ISTRUZIONI DEL COMPITO - Riprendi il brano su Judy e il suo negozio al Fake Market e proseguilo dopo l'ultima frase.

BRANO FORNITO -
▼▼▼
|
|
30/11/2013
Judy ha l’età indefinibile dei cinesi, una cosa qualsiasi tra i venti e i trent’anni. Ha un negozio al Fake Market, vende borse borsette e portafogli; il negozio porta il suo nome – cioè quello che lei si è scelta per farsi ricordare dagli occidentali che a migliaia passano qui dentro ogni giorno – e quello della sua ex socia, che a febbraio è partita per andare a trovare la famiglia e non è più tornata, senza una spiegazione né un motivo, né una telefonata di ritorno. Se cerchi un orologio Judy ti porta da suo fratello, che tiene un altro negozio a pochi metri di distanza; e se cerchi delle scarpe Judy ci pensa su qualche secondo, poi ti dice vieni con me e manca solo che ti prenda per mano, e ti porta da un’amica, un cugino, un membro della rete di parenti veri e no che il suo inglese incerto ti descrive senza entrare nei dettagli. Ti fa entrare nel retro del negozio, ti mostra uno sgabello, ti invita a sederti e ti offre una bottiglietta d’acqua – sempre rigorosamente nuova, così che si possa sentire il clic della plastica che si rompe quando giri il tappo e tu sia tranquillo – ti chiede come va il lavoro, quando riparti, quando ritorni a Shanghai. Sembra interessata a saperne di più della vita dei suoi clienti, anche se fa mai passare più di tre minuti dall’ultima volta che ti ha chiesto do you want some more bags my friend prima di richiedertelo. Tu comunque rispondi, fai quattro chiacchiere, le chiedi come va il suo di lavoro, se vende abbastanza, lei alza appena le spalle e dice così così, sono un po’ stanca, ieri sera ho fatto le tre per portare qui il nuovo carico di merce, stanotte sarà lo stesso. Ma cosa fai quando finisci qui, le chiedi, o quando hai un giorno libero – lei ti guarda senza espressione e dice non faccio niente, inizio alle nove della mattina, finisco alle nove di sera, metto a posto, pulisco, esco alle dieci, vado a casa, mangio, dormo. Sette giorni su sette da quando la ex socia una mattina non si è presentata al terzo piano del palazzo di West Nanjing, ma questo Judy non lo dice, non si lamenta, rispetto a centinaia di milioni di suoi connazionali probabilmente è una privilegiata anche se vive rinchiusa in questo posto senza finestre e aria fresca ogni giorno della sua gioventù. Quando ti saluta dice see you soon anche se sa benissimo che il soon potrebbe essere mai più, poi ha un microscopico scatto, una specie di velocissima scintilla negli occhi – sure you don’t want a bag?
▲▲▲
VOCI DEL DATASET -
▼▼▼
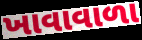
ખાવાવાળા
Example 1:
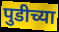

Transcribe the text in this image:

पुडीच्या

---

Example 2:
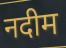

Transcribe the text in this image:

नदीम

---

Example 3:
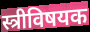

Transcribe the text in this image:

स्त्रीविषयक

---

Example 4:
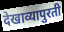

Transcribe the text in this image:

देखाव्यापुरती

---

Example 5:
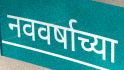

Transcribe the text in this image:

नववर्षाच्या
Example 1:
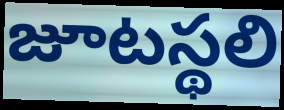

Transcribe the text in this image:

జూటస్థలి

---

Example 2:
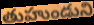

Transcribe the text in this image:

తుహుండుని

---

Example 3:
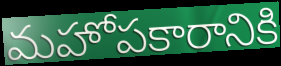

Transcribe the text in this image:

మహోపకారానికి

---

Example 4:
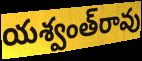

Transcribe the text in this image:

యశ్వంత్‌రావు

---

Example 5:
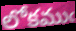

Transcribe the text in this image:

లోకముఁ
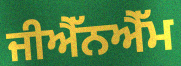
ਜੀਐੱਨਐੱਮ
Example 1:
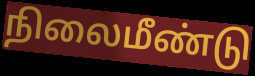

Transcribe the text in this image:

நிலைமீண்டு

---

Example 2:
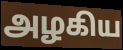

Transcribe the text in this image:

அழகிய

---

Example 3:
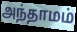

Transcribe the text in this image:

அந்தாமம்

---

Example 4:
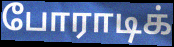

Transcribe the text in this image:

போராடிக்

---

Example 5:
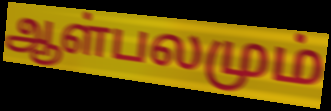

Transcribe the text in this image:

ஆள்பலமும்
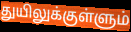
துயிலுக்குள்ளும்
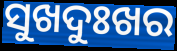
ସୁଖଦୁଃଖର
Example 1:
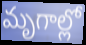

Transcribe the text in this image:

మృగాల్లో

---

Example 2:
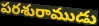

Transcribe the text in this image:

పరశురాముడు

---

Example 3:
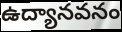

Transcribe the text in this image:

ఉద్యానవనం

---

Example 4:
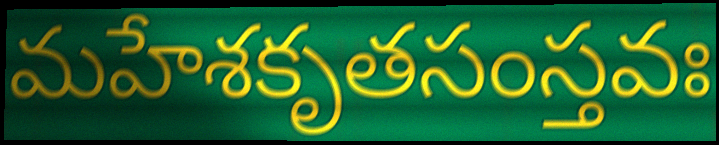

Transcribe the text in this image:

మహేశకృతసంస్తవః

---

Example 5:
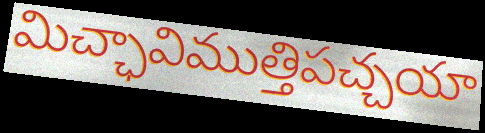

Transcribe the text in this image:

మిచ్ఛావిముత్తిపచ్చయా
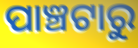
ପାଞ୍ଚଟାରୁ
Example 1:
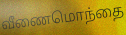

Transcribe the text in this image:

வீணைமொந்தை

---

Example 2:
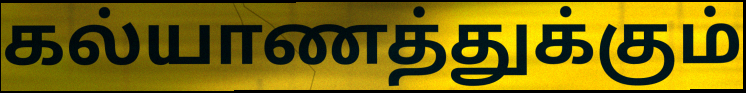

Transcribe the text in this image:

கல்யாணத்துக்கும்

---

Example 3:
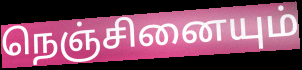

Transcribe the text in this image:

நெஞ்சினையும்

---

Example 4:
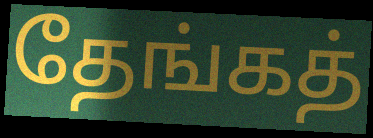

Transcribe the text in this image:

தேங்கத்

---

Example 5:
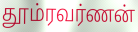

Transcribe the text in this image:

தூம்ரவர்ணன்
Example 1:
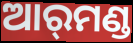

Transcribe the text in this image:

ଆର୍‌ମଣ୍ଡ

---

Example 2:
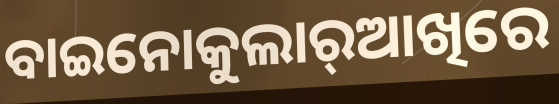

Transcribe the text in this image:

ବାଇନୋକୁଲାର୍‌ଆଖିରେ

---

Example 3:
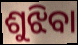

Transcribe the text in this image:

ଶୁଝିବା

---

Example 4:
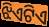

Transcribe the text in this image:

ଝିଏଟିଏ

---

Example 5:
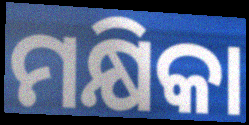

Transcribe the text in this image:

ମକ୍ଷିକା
▲▲▲
RISPOSTA SCRITTA -
28/11/2013
Sono una dozzina, disposti su due file lungo un marciapiede di Fuzhou Road. Ragazzi e ragazze, sulla ventina. Alcuni indossano una specie di divisa, altri sono vestiti normalmente – una felpa, i jeans. Sul secondo dei tre scalini che portano ai negozi della via stanno altri due ragazzi, che invece di venti avranno venticinque anni lui e ventiquattro lei, e sono chiaramente i capi di quelli che stanno due gradini più in basso: come dire, a metafore non ci facciamo mancare nulla. Ci fermiamo a guardarli, sono dei commessi e sembrano un plotone di soldati, i due capi parlano a voce alta mentre i passanti scorrono senza degnarli di un’occhiata, a un certo punto lui aumenta il volume di un paio di tacche e i soldati sul marciapiede rispondono all’unisono, gridano una frase in coro come fanno i giocatori di basket o di pallavolo prima di iniziare la partita o alla fine di un time-out. I due capi li guardano soddisfatti, sorridono, fanno un cenno con la testa, voltano le spalle alla truppa e entrano nel negozio, mentre i commessi-soldati salgono gli scalini e li seguono – a la guerre comme a la guerre.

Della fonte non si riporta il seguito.